◆ TASKS AND EXERCISES
A – Can you rewrite the paragraph beginning "The driving signal generating part 260" in the light-emitting block passage more briefly, keeping its main facts?
B – In the light-emitting block passage, could you switch "driving signals" to "control signals" while giving the text again, starting with "The driving signal generating" and going on through "the pixel data."?
C – How would the light-emitting block passage go on after its last sentence? Carry it forward from there.

◆ SOURCE DOCUMENT
The driving signal generating part 260 generates driving signals
for driving the light-emitting blocks B1, . . . , Bi by using the
determined target luminance values (step S370). The driving signals
are provided to the light-emitting blocks B1, . . . , Bi,
respectively, so that the light-emitting blocks B1, . . . , Bi may
have an adaptive luminance by considering the location of one of
the pixel data.
FIG. 4 is a schematic diagram illustrating an exemplary embodiment
of the luminance LUT of FIG. 1. FIGS. 5A and 5B are schematic
diagrams illustrating an exemplary embodiment of a self
light-emitting block and a peripheral light-emitting block
corresponding to the luminance LUT of FIG. 4. FIG. 6 is a graph
showing an exemplary histogram generated from the histogram
generating part of FIG. 1.

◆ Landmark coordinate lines
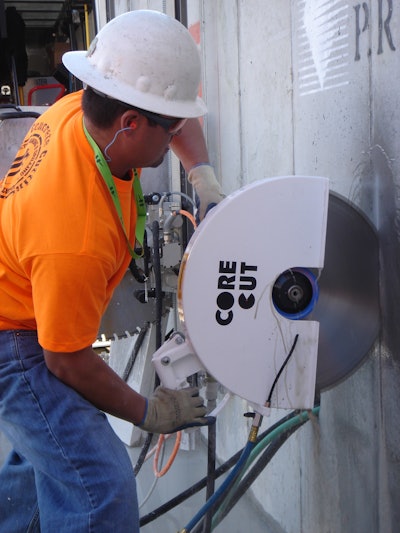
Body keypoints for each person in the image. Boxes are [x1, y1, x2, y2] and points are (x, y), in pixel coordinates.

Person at [0, 10, 224, 532]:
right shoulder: (73, 232)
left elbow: (168, 114)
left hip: (27, 309)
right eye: (171, 130)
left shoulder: (82, 110)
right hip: (17, 341)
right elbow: (65, 360)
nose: (177, 136)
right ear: (130, 125)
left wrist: (205, 180)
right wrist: (148, 412)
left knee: (44, 469)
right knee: (99, 488)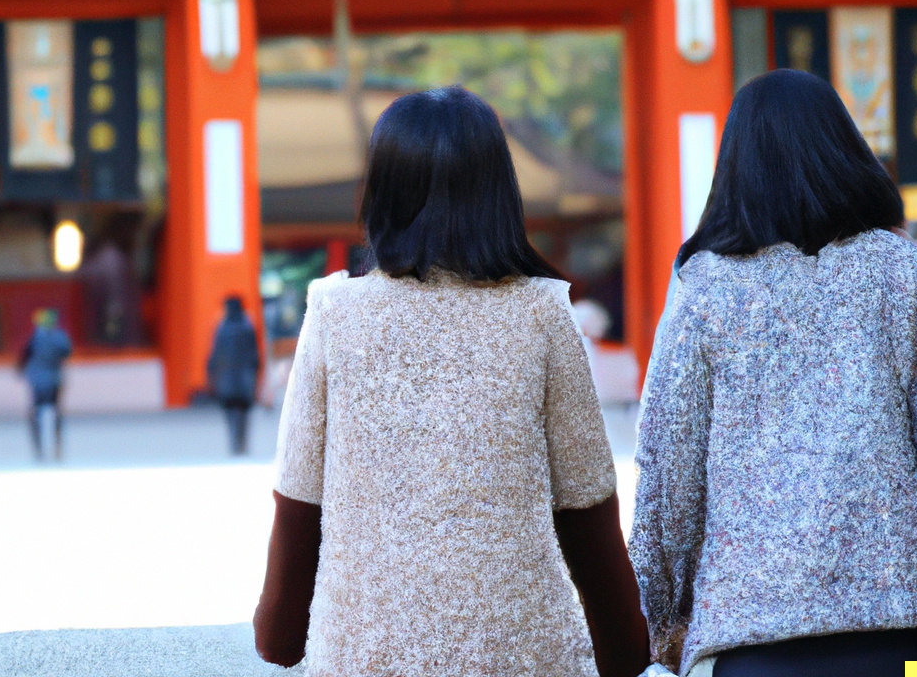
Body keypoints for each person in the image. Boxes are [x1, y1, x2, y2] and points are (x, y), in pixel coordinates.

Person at [254, 86, 650, 677]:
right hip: (521, 652)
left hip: (365, 653)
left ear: (382, 191)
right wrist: (625, 645)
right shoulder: (541, 312)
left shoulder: (334, 311)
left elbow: (299, 496)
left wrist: (280, 631)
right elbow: (586, 501)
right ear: (498, 192)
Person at [629, 69, 917, 677]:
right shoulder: (909, 274)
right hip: (912, 648)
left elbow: (669, 475)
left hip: (750, 649)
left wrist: (657, 619)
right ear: (846, 151)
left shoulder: (704, 289)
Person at [207, 296, 260, 455]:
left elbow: (215, 353)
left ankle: (234, 442)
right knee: (244, 412)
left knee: (230, 411)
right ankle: (242, 442)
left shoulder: (222, 327)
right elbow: (255, 353)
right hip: (245, 376)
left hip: (226, 376)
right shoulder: (247, 326)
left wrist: (211, 373)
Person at [19, 308, 72, 461]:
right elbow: (66, 352)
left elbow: (25, 355)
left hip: (39, 381)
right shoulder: (59, 336)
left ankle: (40, 449)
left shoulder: (36, 337)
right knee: (56, 412)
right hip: (54, 379)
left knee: (36, 414)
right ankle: (57, 447)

◆ ANSWERS TO THE EXERCISE
A – Driving signal generating part 260 uses the determined target luminance values to generate driving signals for light-emitting blocks B1, . . . , Bi (step S370). Each block receives its own signal, giving it an adaptive luminance that considers the location of one of the pixel data.

B –
The driving signal generating part 260 generates control signals
for driving the light-emitting blocks B1, . . . , Bi by using the
determined target luminance values (step S370). The control signals
are provided to the light-emitting blocks B1, . . . , Bi,
respectively, so that the light-emitting blocks B1, . . . , Bi may
have an adaptive luminance by considering the location of one of
the pixel data.

C –
As discussed above, when a frame image includes 1920.times.1080
pixel data and the light source module 200 includes 8
light-emitting blocks, an image block corresponding to each of the
light-emitting blocks includes 135 (=1080/8) pixel lines. In this
example, the luminance LUT 220 has first to 135th addresses as
shown in FIG. 4, and each of the addresses stores first to eighth
luminance values (8.times.10 bits). A fourth luminance value of the
first to eighth luminance values is a luminance value of the self
light-emitting block that provides an image block including one of
the pixel data with the light. The first to third luminance values
and the fifth to eighth luminance values are the luminance values
of the peripheral light-emitting blocks adjacent to the self
light-emitting block.
Referring to FIGS. 1 and 5A, when one of the pixel data is located
in a first pixel line within an image block corresponding to a
first light-emitting block B1, first to eighth luminance values
stored in a "first" address (1st address) are read from the
luminance LUT 220 based on the location "first" of the pixel line.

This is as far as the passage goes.